Dick Dunn rcd at ico.isc.com
Fri Aug 31 10:58:44 AEST 1990


In response to my whining about ongoing development staff...
> > ...  Instead, the development is nearly continuous, which means
> > current sales have to support a full-time development staff...

...jes at mbio.med.upenn.edu (Joe Smith) writes:

> While I don't doubt for a minute that this is currently true, doesn't
> this strike anyone else as completely outrageous?...

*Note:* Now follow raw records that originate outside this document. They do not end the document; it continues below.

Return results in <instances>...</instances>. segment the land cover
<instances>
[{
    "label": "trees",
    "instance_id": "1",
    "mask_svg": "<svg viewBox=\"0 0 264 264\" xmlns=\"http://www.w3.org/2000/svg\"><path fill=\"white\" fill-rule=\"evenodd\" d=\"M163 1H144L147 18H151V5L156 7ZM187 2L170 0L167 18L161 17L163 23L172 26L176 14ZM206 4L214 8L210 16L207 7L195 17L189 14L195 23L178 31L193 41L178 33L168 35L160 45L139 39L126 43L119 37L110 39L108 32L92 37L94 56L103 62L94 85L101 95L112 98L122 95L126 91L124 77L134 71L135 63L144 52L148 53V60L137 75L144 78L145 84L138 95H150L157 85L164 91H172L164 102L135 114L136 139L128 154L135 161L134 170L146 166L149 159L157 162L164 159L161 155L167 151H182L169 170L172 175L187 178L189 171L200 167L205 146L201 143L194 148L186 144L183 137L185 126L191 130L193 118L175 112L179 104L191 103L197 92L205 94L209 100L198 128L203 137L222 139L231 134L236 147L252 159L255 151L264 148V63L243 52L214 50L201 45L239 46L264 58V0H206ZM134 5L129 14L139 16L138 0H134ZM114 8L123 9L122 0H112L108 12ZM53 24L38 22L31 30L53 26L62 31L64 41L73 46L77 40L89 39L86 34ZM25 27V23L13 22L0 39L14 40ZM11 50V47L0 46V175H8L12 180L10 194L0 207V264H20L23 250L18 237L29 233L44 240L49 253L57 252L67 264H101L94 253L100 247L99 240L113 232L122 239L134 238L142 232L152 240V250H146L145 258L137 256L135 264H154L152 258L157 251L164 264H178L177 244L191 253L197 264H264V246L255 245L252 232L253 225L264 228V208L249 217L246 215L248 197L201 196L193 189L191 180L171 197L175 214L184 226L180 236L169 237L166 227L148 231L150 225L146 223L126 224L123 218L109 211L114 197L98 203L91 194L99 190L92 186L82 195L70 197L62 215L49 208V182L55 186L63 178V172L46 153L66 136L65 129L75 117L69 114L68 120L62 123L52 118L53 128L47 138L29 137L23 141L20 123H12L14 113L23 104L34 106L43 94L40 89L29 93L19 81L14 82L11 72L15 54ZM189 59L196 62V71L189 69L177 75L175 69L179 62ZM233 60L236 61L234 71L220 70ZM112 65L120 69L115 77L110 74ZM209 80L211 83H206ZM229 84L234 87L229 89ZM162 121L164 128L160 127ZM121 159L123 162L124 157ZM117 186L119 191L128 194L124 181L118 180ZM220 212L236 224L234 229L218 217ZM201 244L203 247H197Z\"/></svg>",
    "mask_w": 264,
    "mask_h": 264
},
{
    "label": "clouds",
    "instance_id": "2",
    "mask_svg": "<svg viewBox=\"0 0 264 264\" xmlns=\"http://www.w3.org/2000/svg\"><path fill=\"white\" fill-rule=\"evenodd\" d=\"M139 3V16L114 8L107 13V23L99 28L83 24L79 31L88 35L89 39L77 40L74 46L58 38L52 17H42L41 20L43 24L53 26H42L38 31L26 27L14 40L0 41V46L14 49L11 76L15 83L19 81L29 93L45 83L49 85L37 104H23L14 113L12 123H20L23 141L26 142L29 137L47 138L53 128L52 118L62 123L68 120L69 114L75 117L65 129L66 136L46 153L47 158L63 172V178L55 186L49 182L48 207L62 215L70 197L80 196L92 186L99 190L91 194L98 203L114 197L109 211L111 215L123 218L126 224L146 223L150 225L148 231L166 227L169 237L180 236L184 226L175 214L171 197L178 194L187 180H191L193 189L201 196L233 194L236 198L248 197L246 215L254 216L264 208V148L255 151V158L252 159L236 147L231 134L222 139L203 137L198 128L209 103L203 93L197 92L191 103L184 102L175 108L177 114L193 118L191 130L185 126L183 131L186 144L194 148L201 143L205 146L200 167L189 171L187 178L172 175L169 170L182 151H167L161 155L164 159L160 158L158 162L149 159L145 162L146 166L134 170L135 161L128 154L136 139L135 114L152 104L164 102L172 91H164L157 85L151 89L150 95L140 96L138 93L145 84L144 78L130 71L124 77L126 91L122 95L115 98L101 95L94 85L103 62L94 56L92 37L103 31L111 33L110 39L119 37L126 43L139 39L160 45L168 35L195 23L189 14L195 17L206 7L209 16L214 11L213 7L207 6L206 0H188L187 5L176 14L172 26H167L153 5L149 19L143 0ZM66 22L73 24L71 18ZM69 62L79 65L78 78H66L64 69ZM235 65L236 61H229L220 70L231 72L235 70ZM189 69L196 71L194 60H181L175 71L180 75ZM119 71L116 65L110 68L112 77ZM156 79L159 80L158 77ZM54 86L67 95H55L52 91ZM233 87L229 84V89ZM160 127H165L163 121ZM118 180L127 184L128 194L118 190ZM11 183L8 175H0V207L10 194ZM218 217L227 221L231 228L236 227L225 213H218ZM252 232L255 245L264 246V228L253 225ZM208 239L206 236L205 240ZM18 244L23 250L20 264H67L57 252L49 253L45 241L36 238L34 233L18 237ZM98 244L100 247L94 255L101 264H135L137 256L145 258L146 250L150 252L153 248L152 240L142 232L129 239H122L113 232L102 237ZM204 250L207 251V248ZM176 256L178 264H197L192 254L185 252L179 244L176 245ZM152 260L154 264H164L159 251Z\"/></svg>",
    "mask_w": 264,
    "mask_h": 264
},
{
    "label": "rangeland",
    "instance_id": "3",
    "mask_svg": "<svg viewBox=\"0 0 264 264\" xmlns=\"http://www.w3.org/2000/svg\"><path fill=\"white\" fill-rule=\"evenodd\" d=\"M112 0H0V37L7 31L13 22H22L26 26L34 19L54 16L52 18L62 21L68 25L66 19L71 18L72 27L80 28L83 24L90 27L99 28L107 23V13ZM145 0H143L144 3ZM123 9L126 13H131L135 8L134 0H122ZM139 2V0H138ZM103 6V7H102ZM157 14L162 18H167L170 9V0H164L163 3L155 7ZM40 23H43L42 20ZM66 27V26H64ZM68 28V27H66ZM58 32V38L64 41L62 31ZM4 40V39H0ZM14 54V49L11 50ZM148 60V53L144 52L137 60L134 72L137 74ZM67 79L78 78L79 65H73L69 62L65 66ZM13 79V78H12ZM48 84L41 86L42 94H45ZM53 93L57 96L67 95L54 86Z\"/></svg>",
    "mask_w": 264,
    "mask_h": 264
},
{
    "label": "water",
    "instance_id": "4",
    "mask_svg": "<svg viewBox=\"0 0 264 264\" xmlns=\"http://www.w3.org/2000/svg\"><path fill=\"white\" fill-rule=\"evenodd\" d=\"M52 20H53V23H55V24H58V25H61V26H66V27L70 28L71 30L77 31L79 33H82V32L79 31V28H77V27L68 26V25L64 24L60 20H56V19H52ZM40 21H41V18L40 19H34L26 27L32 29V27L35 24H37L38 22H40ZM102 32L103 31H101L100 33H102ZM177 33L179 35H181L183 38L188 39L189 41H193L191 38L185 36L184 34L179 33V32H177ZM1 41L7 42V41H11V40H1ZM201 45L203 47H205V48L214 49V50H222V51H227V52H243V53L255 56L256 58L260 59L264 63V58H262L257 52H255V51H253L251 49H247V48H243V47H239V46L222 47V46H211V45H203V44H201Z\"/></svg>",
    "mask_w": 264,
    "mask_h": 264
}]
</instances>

Yeah...as a matter of fact, it does!  It contributes to the end-user cost
of the product in a big way.  I would argue that the market is forcing this
level of development, in two ways:  demand for support for new hardware,
and "feature madness."  The need to support new hardware will always be
there, and will always require a certain ongoing development cost.  We
might be starting to level out a bit...it's not like in the earlier days of
PCish UNIX where only a few devices were supported.  At least we've got a
reasonable set now.  The additions are more in the class of "would like"
and "should have" than "must have."

What about the feature madness?  It looks to me like the system producers
(the folks responsible for generating the various source bases) are con-
stantly trying to one-up each other.  How do we get out of that mode?  It's
an important question, because it bears on Joe's next point:

> ...  If Unix is
> ever going to 'mature' as a product, it's got to shed the need for
> intensive system hacking, and the needless duplication of effort on
> the part of vendors ...

As the systems keep adding features and keep growing, it gets harder and
harder to maintain them, let alone add anything.  Everything interacts. 
That's a formula for less-stable (i.e., "immature") software.  Trouble is,
people see UNIX (but not DOS or OS/2) as the platform for future develop-
ment.  A lot of ideas get tried out on it, and some of them stay.  Not all
of the ones that stay belong there, but that's the way it goes.  Beyond
that, just enough of the new features are of general interest/need that
people clamor for them and they get rushed into "production" releases.
I'd sure like to see a way out of that, somehow decoupling experiments from
commercial systems.
-- 
Dick Dunn     rcd at ico.isc.com -or- ico!rcd       Boulder, CO   (303)449-2870
   ...I'm not cynical - just experienced.